There are more Cape Verdeans living outside Cape Verde than inside it. Nearly a million people abroad, around 530,000 at home. The islands look like a postcard, but their whole history runs on one hard fact: for centuries, the main thing to do here was leave.
When Portuguese settlers landed on these ten islands off West Africa in 1462, nobody lived there. No people, no big animals, just volcanic rock rising out of the Atlantic. The town they built on Santiago, Ribeira Grande (now called Cidade Velha), became the first lasting European settlement anywhere in the tropics. Within a hundred years it was one of the richest cities Portugal had, and the money came from a single trade: enslaved Africans, shipped through here on the way to the Americas.
The name is a little ironic. "Cabo Verde" means green cape, taken from a green point of land on the coast of Senegal a few hundred miles east.

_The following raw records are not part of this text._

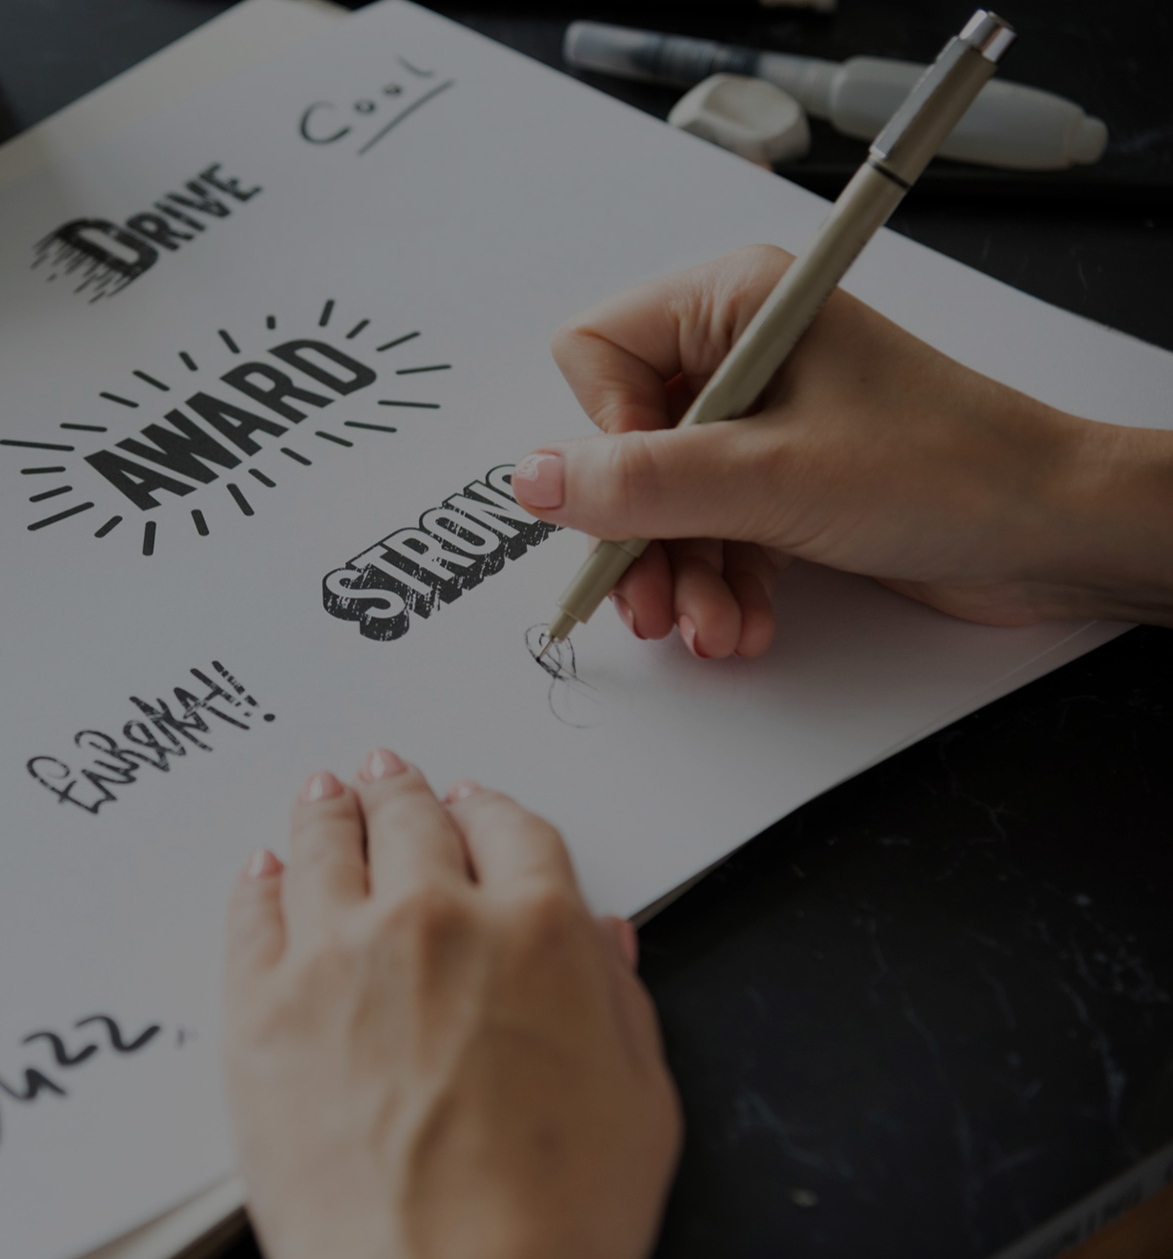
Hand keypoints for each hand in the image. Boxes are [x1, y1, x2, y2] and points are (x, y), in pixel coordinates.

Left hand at [223, 749, 679, 1258]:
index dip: (492, 810)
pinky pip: (253, 910)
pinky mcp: (260, 1002)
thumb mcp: (640, 1105)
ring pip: (325, 846)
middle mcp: (433, 917)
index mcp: (538, 930)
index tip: (475, 803)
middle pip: (412, 822)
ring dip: (328, 811)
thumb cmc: (551, 1221)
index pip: (512, 830)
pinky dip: (261, 878)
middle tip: (387, 773)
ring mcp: (337, 952)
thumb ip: (617, 1000)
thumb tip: (600, 939)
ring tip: (324, 794)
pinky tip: (265, 868)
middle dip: (402, 791)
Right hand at [514, 246, 1172, 656]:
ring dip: (682, 577)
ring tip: (716, 630)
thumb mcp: (770, 479)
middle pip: (623, 443)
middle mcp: (739, 351)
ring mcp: (761, 421)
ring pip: (663, 503)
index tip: (645, 496)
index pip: (596, 352)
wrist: (1055, 533)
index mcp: (734, 302)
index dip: (606, 436)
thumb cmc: (947, 470)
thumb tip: (529, 481)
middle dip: (642, 537)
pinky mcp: (782, 480)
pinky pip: (709, 532)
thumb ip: (638, 484)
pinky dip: (720, 584)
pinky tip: (746, 625)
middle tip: (653, 605)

The islands themselves are mostly bone dry. Rain can fail for years, and the famines that followed killed tens of thousands at a time. Each drought pushed another wave of people onto boats headed for New England whaling ports, Lisbon, Rotterdam, Dakar. The biggest Cape Verdean community on earth now sits in Massachusetts and Rhode Island, not on the islands.
That history is why the music sounds the way it does. Morna, the slow guitar-and-voice style Cesária Évora carried around the world, comes down to one word: sodade, Creole for the ache of missing a person or a place you might never reach. UNESCO added it to its heritage list in 2019. A whole style of music built around goodbye.
The modern story runs the other way. These small, resource-poor islands became one of Africa's steadiest democracies, with power passing peacefully between two parties since 1991. In 2007 Cape Verde became only the second country ever to leave the UN's "least developed" list, after Botswana. Tourism now brings in about a quarter of the economy, money sent home by Cape Verdeans abroad covers close to a tenth more, and over 90% of the food arrives by ship.
And on the island of Fogo, people live inside an active volcano. When Pico do Fogo erupted in 2014, lava swallowed two villages and the only road in, and buried the school under rock. Everyone got out alive. Then they moved back onto the cooled lava and replanted the vineyards, because that volcanic soil grows what nothing else on the islands can. They keep rebuilding on the thing that keeps destroying them.